As he moved into Congress leadership, he shifted from defining freedom to planning its mechanical implementation. A staunch advocate of industrialisation, he set himself apart from the Gandhian focus on agrarian self-sufficiency.
In his 1938 Haripura Presidential Address: “The first step in national reconstruction will be the eradication of poverty... This will require the scientific reorganisation of our agricultural and industrial life... I am a firm believer in the social ownership and control of both production and distribution.”
He inaugurated the National Planning Committee and argued for the development of heavy industries alongside the abolition of landlordism.
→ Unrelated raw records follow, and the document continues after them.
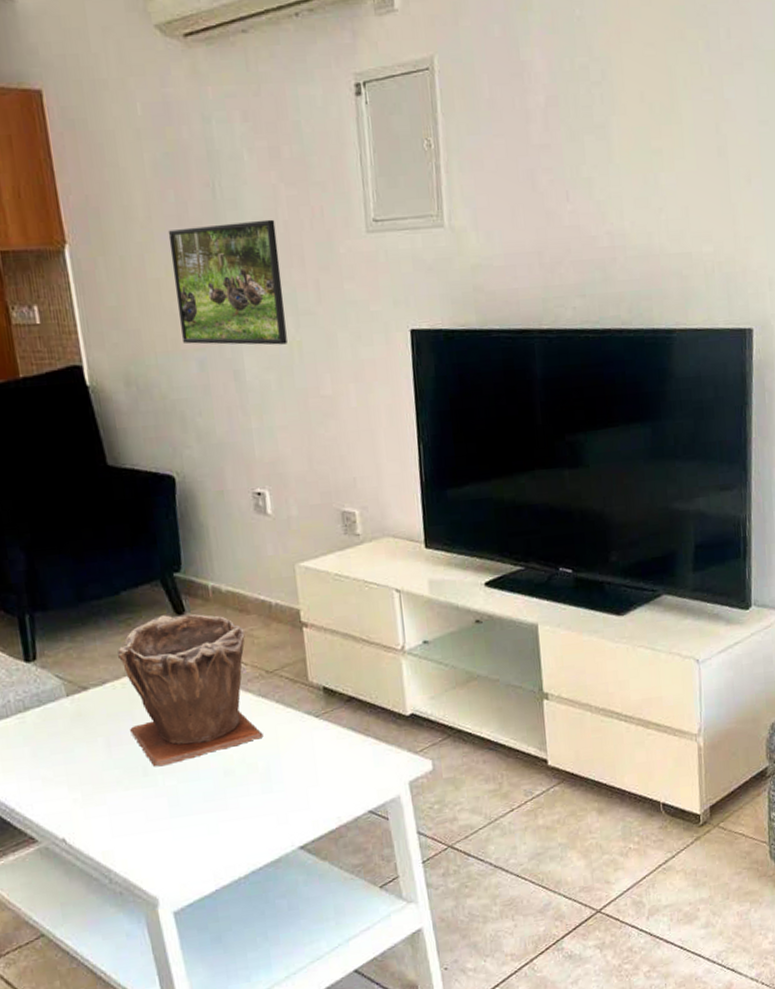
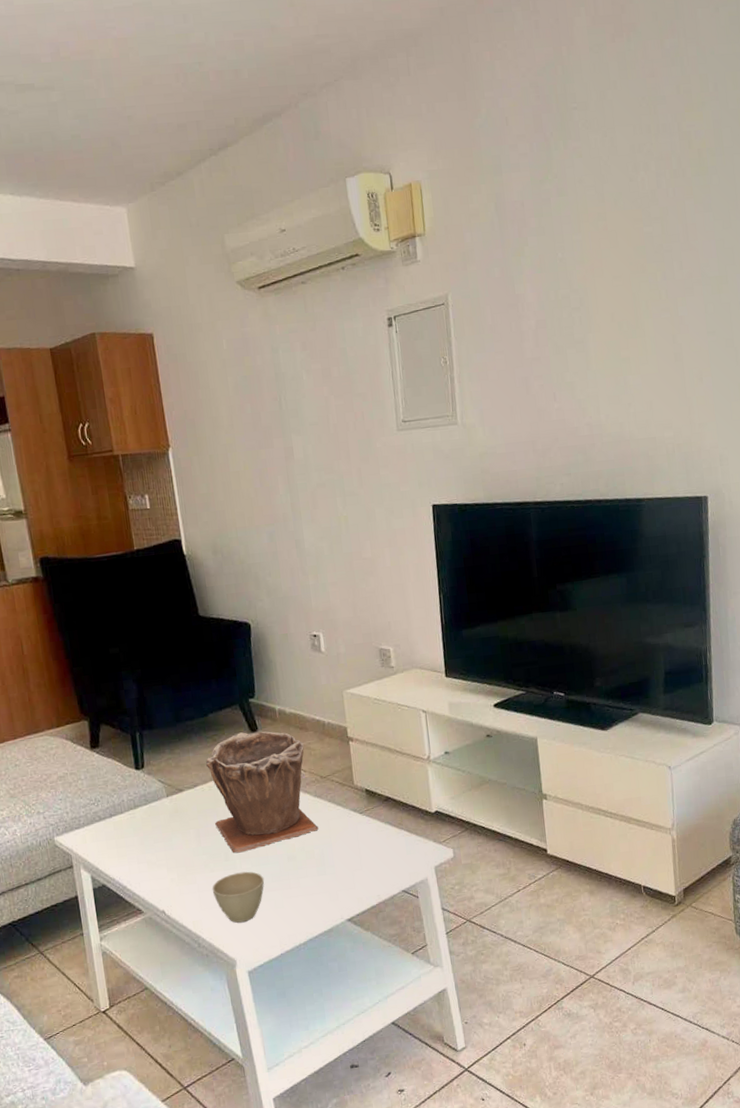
cup: none [126,789,194,853] -> present [212,871,265,923]
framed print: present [168,219,288,345] -> none [246,423,337,521]

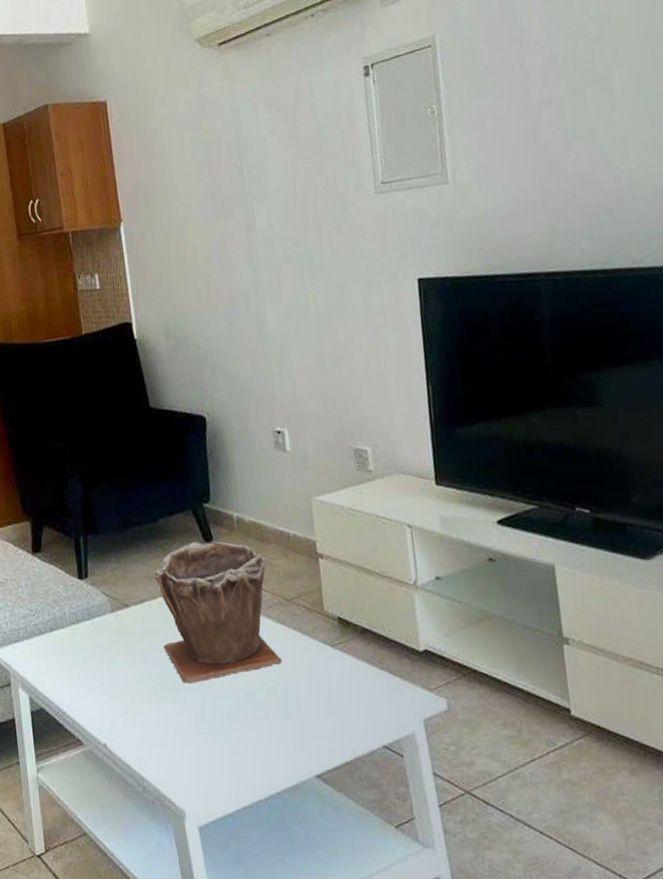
cup: present [212,871,265,923] -> none [159,706,219,767]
On the social dimension, Bose’s vision was unambiguous. His 1941 thesis envisioned a state that guaranteed “freedom for the individual in the matter of religious worship... equal rights for every individual... [and] linguistic and cultural autonomy for all sections of the Indian community.”
Bose also became convinced that a fractured, impoverished India could not afford slow-moving, decentralised democracy during reconstruction. In The Indian Struggle (1934), he wrote: “It will be a Government of a strong Adarsha Sangh... which will have a strong Central Government with full powers for the period of reconstruction... a Federal Government for India but a strong Central Government with a certain amount of authoritarianism for a period of time.” The phrase “for a period of time” is significant — Bose was drawing on the then-popular concept of a phased transition that would ultimately return power to the people.
By 1944, in his address to Tokyo University students, he made the case explicitly: “If we are to have an economic structure of a socialistic character, then it follows that the political system must be such as to be able to carry out that economic programme in the best possible way. You cannot have a so-called democratic system, if that system has to put through economic reforms on a socialistic basis... we must have a political system - a State - of an authoritarian character, which will work as an organ, or as the servant of the masses, and not of a clique or of a few rich individuals.”
It must be noted that Bose was living in an era when authoritarianism had caught the imagination of many nations, from Nazi Germany, Imperial Japan, Soviet Russia, Kemalist Turkey, all of whom had undergone massive economic and cultural changes under centralised rule. Bose, like many of his contemporaries, found refuge in these ideas. Political theories, however, must be evaluated in the light of their times. Modern rights-based societies should rightfully question the prudence of and resist an appeal to authoritarianism as a shortcut solution to structural problems.